Sarkozy and Bruni will be greeted Wednesday at London Heathrow airport by Prince Charles and his wife Camilla Parker Bowles, whose experience with the celebrity press far outweighs that of the French first couple.

Dubbed by some in France as the "bling-bling" president, Sarkozy wants to project a more sobre image after drawing criticism for his glitzy romance with supermodel and singer Bruni, whom he married four months after his divorce.

"The president is trying to correct his image. He wants to have a more presidential stature and naturally this can be done through the conduct of foreign policy," said Jean-Pierre Maulny, deputy director of the Institute for International Strategic Studies in Paris.

But political analyst Philippe Moreau Defarges said forays onto the world stage would not necessarily help bolster Sarkozy's image and sagging approval ratings at home.

"Some people will say 'he should be taking care of our problems instead of riding around in a carriage'," said Moreau Defarges from the French Institute for International Relations.

The visit will formally turn the page on the tense relations between former prime minister Tony Blair and Sarkozy's predecessor Jacques Chirac, notably over the US war in Iraq.

During a Franco-British summit on Thursday, Sarkozy and Brown are to discuss defence cooperation after the new government in Paris raised the prospect of France's return to NATO military command after a 40-year absence.

"The visit underscores the French desire to reshape its relations with Washington's closest ally," Maulny said.

Redefining the mission of the NATO force in Afghanistan will also be on the agenda, as sources in Brussels and Paris say France is tipped to send an extra 1,000 troops to fight the Taliban.

An unusual but symbolic venue has been chosen for the summit -- the Emirates Stadium, home of the Arsenal football club that boasts a raft of French talent led by manager Arsene Wenger.

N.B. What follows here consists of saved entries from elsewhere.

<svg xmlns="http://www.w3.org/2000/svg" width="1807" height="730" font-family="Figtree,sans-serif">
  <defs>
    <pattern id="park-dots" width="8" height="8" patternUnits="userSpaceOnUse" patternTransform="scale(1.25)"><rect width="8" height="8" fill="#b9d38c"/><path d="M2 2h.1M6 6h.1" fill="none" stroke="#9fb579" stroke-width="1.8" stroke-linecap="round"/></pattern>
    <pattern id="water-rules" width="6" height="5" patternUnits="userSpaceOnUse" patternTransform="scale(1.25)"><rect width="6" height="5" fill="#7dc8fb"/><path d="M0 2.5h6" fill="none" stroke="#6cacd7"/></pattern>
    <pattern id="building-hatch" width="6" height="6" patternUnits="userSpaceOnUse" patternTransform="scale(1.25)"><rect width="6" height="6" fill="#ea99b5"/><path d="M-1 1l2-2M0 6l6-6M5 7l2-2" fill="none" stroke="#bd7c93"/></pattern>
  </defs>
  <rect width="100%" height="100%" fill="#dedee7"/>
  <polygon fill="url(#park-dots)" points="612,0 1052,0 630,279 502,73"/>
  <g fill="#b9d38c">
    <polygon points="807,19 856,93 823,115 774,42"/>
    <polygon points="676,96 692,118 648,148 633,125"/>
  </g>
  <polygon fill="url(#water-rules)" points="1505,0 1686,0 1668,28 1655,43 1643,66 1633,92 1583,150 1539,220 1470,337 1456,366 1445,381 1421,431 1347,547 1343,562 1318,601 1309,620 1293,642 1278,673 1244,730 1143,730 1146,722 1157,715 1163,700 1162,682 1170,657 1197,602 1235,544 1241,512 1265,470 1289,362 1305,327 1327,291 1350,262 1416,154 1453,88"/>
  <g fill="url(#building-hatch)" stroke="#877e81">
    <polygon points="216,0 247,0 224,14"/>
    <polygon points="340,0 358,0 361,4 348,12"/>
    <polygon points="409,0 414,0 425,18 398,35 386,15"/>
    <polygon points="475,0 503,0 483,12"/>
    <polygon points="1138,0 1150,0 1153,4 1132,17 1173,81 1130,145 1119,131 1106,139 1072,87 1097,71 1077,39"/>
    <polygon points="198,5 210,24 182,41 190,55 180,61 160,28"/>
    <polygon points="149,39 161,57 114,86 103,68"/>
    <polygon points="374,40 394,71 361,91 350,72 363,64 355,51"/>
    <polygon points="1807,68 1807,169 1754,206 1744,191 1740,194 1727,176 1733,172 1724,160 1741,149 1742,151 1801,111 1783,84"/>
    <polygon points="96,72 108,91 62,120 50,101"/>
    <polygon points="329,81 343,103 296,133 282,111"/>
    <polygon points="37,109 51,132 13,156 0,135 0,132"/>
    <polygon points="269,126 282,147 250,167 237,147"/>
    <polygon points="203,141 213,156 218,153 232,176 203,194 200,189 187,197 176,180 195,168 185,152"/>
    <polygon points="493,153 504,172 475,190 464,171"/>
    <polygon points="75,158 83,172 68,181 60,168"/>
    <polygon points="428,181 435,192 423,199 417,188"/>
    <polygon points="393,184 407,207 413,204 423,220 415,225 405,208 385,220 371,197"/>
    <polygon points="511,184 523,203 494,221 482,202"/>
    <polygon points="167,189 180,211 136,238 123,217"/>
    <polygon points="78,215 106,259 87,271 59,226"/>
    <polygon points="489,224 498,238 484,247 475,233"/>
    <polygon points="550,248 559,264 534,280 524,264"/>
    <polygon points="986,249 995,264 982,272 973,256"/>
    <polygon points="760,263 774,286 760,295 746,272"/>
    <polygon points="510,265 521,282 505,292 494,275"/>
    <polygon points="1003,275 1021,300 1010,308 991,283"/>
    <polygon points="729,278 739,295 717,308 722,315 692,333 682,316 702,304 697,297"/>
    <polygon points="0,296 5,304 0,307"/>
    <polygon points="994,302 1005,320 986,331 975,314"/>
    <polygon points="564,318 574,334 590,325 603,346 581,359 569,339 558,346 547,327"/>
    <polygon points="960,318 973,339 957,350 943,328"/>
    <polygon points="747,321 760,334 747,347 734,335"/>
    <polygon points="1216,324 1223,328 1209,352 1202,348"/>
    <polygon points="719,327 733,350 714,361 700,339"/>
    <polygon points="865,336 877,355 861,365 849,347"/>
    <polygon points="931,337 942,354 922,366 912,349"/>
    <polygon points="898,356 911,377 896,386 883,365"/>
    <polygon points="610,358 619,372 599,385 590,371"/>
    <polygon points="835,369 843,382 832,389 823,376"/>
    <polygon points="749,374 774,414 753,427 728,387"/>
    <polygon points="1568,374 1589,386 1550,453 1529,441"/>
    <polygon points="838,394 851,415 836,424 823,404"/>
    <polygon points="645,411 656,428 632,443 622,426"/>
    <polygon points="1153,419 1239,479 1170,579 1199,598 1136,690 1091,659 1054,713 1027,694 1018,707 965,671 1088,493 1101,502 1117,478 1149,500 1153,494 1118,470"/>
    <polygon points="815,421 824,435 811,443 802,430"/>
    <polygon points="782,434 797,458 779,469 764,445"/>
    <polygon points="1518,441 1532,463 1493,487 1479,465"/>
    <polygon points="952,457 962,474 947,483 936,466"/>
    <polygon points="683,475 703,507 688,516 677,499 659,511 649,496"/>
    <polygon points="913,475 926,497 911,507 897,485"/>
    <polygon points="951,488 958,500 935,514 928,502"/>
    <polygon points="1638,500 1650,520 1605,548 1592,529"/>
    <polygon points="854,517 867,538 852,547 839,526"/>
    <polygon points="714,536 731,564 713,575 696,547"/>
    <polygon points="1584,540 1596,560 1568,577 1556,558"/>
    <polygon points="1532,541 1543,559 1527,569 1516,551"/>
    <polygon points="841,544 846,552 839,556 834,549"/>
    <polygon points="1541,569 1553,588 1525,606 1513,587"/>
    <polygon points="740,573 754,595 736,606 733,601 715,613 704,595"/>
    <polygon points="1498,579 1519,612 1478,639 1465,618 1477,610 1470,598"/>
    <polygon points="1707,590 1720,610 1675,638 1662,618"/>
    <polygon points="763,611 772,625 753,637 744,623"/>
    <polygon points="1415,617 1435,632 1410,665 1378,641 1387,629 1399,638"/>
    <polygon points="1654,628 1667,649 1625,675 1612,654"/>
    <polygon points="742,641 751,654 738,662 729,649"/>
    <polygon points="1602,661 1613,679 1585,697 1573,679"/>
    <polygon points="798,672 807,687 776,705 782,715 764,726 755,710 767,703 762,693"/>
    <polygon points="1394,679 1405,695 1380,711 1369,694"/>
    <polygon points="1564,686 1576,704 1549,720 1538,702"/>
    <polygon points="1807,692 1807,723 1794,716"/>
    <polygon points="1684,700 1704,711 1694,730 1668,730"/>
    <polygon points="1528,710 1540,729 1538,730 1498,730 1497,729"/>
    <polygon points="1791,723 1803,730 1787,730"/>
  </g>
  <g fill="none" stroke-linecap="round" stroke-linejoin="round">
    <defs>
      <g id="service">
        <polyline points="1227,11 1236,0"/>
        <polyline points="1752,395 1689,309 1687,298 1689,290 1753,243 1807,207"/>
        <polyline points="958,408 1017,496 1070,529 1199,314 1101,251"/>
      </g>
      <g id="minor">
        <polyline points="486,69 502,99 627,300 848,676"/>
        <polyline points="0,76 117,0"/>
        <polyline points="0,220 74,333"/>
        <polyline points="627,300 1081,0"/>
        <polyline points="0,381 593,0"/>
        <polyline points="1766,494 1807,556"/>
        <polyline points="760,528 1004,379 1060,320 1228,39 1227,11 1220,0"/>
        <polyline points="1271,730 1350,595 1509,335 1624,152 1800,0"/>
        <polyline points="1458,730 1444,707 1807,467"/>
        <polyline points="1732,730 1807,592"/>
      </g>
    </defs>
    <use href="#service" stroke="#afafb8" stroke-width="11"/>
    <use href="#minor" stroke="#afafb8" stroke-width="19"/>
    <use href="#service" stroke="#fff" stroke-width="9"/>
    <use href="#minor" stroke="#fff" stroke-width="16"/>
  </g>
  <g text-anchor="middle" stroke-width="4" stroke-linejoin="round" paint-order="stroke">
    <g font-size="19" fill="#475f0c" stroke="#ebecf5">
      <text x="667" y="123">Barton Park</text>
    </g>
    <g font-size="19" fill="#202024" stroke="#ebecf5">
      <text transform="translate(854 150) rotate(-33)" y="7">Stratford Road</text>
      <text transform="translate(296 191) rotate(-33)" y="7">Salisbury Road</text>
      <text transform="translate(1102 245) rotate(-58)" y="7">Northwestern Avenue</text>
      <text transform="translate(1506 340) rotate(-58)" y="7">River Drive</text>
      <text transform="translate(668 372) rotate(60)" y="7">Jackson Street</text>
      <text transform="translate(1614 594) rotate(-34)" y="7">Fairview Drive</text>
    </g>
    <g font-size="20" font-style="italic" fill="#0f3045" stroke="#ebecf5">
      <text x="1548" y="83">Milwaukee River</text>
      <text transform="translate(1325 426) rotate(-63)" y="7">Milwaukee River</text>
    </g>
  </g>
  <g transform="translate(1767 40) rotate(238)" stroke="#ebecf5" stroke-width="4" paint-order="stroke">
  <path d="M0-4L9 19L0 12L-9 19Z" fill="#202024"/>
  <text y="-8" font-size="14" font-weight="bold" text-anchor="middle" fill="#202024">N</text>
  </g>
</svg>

With his relationship with German Chancellor Angela Merkel somewhat strained, Sarkozy is expected to use the London visit to show that he can work cooperatively with European partners and dispel the view that he is prone to a go-it-alone approach.

"Both Brown and Sarkozy are very practical," said Clara O'Donnell, a research fellow at the Center for European Reform. "They want to show that they can have policy delivery."

Sarkozy hopes the six-month EU presidency starting on July 1 will bolster France's role within Europe and is pushing proposals for a new Mediterranean Union, tougher EU-wide immigration control and putting relations with Russia on a firmer footing.

But analysts say there are limits to the rapprochement between Brown and Sarkozy on the European project.

"They don't share a very close vision of Europe," said Moreau Defarges.

"Brown wants Turkey in Europe, Sarkozy doesn't; France wants strong European institutions, Britain is wary; Sarkozy is wary of free-market competition, Brown believes in market liberalism."

Maulny also warns relations between London and Paris are not rosy.

"Both countries have unclear policies when it comes to Europe and this does not help the relationship," he said. "I think for now Brown and Sarkozy will stick to a pragmatic approach, working together in areas where they can."